Accelerated SQL for JSON with AVX512 (Golang)
github.comThis is a killer idea. However , I do not see anything in the README about distributed querying. Is that something you wish to tackle?
Also, any benchmarks comparing this to Apache Arrow or Apache Presto?
Hi! One of the authors here. We do have support for distributed querying, but it's not implemented in the command-line tool. (It makes for a much more complicated demo if you need multiple machines.) The query planner is happy to use as many machines as you can throw at it.
We don't yet have good comparative benchmarks against Arrow or Presto, although I'm hoping we can get those.
Sneller head of product here. Arrow is a data exchange format, are you referring to benchmarking against DataFusion or Ballista? Also, on Presto - we did early benchmarks against Amazon's Athena (Presto under the covers) running on parquet, and will rerun these benchmarks shortly. The interesting thing to note vs Presto is that it is clunky to use with raw JSON - see https://prestodb.io/docs/current/functions/json.html. While benchmarking against Athena we actually used AWS Glue (Spark under the hood) to transform JSON into parquet, but that adds both complexity and latency to the overall pipeline, which doesn't show up in just query timings
If you check out the Kubernetes folder in the repo, then you find the Kubernetes setup to run in a distributed environment (that is also highly available).

···

- [Task requirements]:
a - In the thread on accelerated SQL for JSON with AVX512, what tool did the team use to transform JSON into parquet while benchmarking against Athena?
b - Decide whether each statement agrees with the thread on accelerated SQL for JSON with AVX512. Answer yes or no for each and quote the words that decide it.
(i) Distributed querying is implemented in the command-line tool.
(ii) Amazon's Athena runs on Presto.
(iii) The Kubernetes setup in the repo is highly available.
c - Carry on the thread about accelerated SQL for JSON with AVX512 after its last post.

···

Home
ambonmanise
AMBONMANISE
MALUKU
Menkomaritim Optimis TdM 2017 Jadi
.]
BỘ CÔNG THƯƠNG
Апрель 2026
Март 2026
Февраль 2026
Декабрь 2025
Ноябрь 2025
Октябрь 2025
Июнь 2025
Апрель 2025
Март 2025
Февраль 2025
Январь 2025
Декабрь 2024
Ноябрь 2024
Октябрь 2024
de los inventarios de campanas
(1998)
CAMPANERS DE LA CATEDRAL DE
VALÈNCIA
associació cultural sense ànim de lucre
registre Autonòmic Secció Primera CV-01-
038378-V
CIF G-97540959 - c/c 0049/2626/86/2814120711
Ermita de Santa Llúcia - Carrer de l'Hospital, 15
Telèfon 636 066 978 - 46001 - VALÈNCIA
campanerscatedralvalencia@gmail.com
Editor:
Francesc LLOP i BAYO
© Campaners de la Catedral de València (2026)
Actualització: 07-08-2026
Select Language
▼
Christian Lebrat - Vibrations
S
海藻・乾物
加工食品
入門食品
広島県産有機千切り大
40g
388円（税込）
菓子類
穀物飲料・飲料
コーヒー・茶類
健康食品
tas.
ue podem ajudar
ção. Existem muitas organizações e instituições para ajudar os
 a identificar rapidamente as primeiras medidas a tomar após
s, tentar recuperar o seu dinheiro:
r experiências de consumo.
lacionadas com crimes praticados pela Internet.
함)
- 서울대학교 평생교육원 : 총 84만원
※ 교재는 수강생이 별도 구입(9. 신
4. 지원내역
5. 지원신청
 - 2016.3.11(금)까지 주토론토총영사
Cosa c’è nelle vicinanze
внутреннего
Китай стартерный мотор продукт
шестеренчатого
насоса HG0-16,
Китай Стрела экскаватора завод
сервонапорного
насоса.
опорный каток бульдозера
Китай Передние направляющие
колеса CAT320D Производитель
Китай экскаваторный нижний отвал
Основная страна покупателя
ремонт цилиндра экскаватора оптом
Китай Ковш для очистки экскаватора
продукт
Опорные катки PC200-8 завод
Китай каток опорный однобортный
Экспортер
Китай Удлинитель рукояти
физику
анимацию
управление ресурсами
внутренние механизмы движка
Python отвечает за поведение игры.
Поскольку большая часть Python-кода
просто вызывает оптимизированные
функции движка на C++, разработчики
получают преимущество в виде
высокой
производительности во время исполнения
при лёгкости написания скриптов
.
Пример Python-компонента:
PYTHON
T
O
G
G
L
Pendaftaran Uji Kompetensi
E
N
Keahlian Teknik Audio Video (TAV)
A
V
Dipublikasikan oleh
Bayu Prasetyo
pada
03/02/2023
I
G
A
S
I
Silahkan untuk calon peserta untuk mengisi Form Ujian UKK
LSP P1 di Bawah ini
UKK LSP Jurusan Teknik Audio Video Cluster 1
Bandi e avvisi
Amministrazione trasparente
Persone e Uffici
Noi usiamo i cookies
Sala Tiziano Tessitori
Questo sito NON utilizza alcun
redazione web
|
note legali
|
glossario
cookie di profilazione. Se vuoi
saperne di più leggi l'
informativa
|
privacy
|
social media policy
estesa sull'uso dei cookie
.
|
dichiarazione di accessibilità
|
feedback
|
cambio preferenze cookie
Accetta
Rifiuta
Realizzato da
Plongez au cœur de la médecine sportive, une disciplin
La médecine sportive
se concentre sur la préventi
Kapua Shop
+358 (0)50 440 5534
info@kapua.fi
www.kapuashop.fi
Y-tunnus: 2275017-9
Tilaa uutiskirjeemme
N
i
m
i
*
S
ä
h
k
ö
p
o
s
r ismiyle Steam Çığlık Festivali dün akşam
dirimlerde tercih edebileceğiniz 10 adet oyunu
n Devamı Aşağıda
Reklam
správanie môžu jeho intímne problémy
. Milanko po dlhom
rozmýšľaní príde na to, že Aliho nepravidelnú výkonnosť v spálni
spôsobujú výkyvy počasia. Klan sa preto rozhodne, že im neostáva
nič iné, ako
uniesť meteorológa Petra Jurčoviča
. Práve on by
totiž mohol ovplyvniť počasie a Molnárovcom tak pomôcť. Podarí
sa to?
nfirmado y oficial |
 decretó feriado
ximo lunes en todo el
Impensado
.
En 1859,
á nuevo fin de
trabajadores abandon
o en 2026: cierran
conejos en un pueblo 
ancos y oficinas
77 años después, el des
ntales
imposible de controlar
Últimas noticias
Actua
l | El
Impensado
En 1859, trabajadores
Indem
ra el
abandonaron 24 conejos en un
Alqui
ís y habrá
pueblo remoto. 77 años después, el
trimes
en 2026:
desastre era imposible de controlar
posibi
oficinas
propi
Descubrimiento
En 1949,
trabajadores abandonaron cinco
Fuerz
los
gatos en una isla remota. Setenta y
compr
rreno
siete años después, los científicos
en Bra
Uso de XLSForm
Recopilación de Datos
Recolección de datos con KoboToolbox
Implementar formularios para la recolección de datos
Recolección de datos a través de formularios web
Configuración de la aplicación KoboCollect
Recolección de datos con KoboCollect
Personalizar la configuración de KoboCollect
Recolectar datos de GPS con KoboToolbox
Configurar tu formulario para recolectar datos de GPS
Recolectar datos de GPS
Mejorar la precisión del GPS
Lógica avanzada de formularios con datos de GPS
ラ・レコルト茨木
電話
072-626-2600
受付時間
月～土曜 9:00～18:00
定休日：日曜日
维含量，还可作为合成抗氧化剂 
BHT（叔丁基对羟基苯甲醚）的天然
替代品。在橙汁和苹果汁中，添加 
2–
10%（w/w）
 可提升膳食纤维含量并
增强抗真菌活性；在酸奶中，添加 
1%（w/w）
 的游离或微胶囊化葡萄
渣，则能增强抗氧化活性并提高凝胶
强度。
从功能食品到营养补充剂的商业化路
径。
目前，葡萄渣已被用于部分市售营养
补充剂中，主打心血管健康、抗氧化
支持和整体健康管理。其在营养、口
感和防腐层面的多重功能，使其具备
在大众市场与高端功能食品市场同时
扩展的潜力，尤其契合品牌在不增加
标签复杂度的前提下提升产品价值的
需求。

···

- [Answers by task]:
a - AWS Glue, which runs Spark under the hood.

b -
(i) No: "it's not implemented in the command-line tool."
(ii) Yes: "Amazon's Athena (Presto under the covers)"
(iii) Yes: "(that is also highly available)"

c -
Disclaimer: I'm one of the authors of sneller core. We have been working on this project for more than a year. It's has got neat AVX512-centered architecture and many neat tricks inside.
Am I missing the comparison of avx ve non-avx performance?
Sneller founder here: we do not have any non-AVX code so we cannot compare directly against that. But generally speaking our code always works on 16 lanes in parallel per core, so that gives a huge speed-up.
This code is really nice. How will you profit?
Thank for for the feedback, that is nice to hear. And as for the business question, we plan on launching a Sneller Cloud offering. (Sneller founder here)